Si el sol se nubla o se mueve, o le ocurre maquillarse, lo arrojo por el balcón. Dura tanto este momento detrás de mi cámara, que no sé distinguirlo de otros años, de otras vidas resumidas en el crepúsculo. El momento exacto del rompimiento de las olas, el desbaratarse el rizo, Eldrick, ¿no es el momento más bello más triste?

Observo a Eldrick, poniendo su cara de sabor, su risa sintética colocada en su cabello color de tundra, su español francófono, las cicatrices de sus ojos, lamidas por el desexilio. Me observo a mí, encaramada sobre su cuerpo, embistiéndolo y descubriéndolo en cada maniobra de ataque, hecha con el yeso de otro día.
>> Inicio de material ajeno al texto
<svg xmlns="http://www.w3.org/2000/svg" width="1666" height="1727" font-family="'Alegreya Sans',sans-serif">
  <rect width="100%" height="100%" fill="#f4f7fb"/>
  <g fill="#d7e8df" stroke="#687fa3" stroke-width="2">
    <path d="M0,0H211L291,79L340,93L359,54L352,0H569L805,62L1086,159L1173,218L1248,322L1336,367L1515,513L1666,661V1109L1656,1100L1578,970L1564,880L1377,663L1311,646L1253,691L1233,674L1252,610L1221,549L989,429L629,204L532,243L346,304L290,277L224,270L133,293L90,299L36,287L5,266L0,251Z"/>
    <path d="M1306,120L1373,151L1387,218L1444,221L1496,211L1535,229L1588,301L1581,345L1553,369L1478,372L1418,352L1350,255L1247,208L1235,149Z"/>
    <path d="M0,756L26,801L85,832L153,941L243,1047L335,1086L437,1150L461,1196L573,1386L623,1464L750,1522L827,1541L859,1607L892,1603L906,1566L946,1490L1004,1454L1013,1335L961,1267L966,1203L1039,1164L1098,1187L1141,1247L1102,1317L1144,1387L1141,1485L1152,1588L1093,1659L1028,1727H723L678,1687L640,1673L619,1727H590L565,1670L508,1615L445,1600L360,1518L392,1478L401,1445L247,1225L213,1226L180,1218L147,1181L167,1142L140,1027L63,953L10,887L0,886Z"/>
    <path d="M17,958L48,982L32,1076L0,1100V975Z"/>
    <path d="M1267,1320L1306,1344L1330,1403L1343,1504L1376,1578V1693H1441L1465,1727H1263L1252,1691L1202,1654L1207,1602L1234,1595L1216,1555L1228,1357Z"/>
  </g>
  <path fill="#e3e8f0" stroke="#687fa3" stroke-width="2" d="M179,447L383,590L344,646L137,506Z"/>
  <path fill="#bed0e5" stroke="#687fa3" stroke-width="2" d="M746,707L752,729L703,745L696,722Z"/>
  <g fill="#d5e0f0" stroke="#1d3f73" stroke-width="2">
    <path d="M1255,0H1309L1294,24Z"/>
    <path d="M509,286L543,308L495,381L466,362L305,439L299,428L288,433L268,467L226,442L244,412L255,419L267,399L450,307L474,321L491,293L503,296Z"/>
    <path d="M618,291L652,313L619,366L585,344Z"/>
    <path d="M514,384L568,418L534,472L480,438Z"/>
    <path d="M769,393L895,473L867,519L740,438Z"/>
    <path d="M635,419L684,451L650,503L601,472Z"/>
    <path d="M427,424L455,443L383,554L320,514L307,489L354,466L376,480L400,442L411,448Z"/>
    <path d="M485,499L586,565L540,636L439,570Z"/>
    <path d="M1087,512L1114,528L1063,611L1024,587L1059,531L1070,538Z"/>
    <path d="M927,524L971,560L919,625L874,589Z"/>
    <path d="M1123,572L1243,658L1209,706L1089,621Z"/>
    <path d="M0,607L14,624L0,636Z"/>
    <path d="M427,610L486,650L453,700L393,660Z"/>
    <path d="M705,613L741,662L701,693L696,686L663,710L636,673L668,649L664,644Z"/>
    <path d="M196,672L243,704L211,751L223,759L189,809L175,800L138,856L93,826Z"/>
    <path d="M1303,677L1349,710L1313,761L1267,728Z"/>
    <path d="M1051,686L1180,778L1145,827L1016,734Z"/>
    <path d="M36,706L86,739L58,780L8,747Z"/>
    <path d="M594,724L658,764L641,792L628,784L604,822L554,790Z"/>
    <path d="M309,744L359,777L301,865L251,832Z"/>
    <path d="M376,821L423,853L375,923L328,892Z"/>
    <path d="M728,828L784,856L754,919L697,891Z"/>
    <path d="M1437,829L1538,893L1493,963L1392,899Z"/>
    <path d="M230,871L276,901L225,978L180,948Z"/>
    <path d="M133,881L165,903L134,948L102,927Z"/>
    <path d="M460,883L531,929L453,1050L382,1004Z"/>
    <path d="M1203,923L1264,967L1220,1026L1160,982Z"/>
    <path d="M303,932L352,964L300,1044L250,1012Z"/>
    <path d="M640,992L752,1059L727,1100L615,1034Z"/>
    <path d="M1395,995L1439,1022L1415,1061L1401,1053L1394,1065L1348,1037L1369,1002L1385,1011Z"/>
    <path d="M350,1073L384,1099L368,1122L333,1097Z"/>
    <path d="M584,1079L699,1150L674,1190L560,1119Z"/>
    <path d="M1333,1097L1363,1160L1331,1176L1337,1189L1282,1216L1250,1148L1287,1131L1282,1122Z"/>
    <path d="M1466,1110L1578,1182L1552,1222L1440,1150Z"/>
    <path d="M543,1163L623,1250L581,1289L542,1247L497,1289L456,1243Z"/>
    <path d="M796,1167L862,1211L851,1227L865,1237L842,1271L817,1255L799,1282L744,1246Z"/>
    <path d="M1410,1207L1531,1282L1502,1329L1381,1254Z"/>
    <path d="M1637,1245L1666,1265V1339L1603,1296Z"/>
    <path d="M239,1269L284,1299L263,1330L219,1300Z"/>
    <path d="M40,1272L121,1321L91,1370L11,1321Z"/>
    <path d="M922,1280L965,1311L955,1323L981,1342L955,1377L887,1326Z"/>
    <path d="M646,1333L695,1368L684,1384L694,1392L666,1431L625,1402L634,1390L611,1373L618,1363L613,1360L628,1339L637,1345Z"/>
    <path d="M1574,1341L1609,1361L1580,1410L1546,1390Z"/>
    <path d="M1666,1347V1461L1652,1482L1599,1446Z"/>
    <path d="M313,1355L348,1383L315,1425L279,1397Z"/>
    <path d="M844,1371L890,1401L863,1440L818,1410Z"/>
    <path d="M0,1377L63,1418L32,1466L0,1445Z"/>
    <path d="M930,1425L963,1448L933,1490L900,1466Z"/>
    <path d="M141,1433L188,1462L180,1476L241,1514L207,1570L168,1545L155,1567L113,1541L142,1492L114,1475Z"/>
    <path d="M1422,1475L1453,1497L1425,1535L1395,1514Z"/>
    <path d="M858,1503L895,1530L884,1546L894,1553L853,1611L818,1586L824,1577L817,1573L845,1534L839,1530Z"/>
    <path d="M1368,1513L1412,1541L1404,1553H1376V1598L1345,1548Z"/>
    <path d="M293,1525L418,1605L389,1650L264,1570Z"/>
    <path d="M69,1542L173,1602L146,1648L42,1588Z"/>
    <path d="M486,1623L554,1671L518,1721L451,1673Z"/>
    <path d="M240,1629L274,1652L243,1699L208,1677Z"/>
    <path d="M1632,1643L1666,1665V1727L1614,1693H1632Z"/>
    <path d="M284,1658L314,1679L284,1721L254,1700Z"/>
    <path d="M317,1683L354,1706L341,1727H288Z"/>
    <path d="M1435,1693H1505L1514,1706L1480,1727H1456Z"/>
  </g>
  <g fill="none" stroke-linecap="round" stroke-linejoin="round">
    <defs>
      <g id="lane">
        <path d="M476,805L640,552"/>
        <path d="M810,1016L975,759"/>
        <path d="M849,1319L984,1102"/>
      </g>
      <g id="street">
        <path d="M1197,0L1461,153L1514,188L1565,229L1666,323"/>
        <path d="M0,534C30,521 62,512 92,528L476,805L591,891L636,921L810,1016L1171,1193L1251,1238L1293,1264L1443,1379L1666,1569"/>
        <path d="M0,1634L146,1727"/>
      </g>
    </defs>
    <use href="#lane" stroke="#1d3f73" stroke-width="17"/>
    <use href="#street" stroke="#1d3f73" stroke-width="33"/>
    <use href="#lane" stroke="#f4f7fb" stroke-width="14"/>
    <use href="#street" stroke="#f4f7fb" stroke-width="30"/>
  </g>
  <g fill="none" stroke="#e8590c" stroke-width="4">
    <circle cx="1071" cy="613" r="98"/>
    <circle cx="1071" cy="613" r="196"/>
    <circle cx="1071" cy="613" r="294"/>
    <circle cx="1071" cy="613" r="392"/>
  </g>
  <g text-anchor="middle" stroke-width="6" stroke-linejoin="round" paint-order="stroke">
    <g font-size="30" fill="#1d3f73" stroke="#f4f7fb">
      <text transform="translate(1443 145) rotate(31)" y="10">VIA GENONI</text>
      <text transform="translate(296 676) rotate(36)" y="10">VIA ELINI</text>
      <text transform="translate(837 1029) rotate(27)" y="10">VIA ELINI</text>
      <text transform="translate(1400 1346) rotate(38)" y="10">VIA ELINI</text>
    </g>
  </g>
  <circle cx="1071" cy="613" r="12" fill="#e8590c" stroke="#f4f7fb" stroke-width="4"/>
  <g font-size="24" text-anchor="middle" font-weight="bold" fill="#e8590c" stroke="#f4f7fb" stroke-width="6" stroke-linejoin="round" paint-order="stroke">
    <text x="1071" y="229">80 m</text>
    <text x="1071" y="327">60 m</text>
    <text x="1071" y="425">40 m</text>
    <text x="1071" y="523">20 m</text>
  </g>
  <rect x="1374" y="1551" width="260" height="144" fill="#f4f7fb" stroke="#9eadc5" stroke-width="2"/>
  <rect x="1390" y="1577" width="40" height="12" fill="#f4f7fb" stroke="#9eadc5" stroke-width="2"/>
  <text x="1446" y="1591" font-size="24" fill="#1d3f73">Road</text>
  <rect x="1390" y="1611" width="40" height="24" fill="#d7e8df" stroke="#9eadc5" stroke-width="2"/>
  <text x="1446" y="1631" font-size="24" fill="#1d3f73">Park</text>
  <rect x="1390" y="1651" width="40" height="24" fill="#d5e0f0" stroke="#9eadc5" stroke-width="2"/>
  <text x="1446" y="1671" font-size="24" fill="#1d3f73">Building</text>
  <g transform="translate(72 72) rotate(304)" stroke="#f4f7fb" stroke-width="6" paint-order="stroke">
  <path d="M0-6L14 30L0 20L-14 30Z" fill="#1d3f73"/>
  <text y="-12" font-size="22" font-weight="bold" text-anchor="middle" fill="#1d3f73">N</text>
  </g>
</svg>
Acaricio mi cámara fotográfica. Pienso en mi cámara fotográfica, en sus tierras pacificadas. Me propongo empezar a escribir toda su vida.

—Eldrick, no te muevas, bicho —pronuncio como salida de un molde de yeso, de una pila química. Me recuerdo aquí, en Palermo, y me retomo allá, en las Obras Sanitarias. Y no sé cómo consigo vestirme todos los días. A veces me resigno, otras viro en U, algunas me regalo un almuerzo con Eldrick, otras me ataco en una peluquería de Benito Blanco, y simulo perdonarme con naranjas y medio kilómetro de ejercicios diarios. Luego la cuerda se me acaba. Abandono y regreso a mi cámara, a mi erotismo por ver, como si me reintegrara a un coloso. Mis palabras no tienen curvas. Pero por poco. Sólo por poco.

—No te mueras, Eu —repite desnudo, ya excitado, ya erecto, ya rojo, ya placa fotográfica, ya bolsa de celuloide, ya anacronismo, ya trabajo casero, ya negativo de mi propio ojo, de mi propio cuerpo. Le fotografío erecto, en blanco y negro. Le parece hermoso.

—Pareces muy hermosa, Eu —añade. Su breve descripción se arrima a mí y me pregunta: “¿Seguirás en tu caja de las Obras Sanitarias?”. No puedo salir. No puedo desear salir.

—Eldrick, eres un tonto, no te muevas, tienes una erección hermosa y quiero fotografiarla —respondo. Respondo a Eldrick, o a mi cámara fotográfica, o a mi cuerpo doblado en U.

Sugiero unos ojos de yeso. Unos árboles con hojas al fondo, a pocos metros de una cancha, de unos niños estrenando patines. ¿Qué dirían los niños con patines de mis ojos ahora, justo ahora, que se los estoy imprimiendo a mis pensamientos?

Eldrick piensa: “Aún no he hecho ninguna madre”, se aburre, se duerme, se apaga sin combatir.

Soy hermosa, tarado. Soy hermosa, bicho.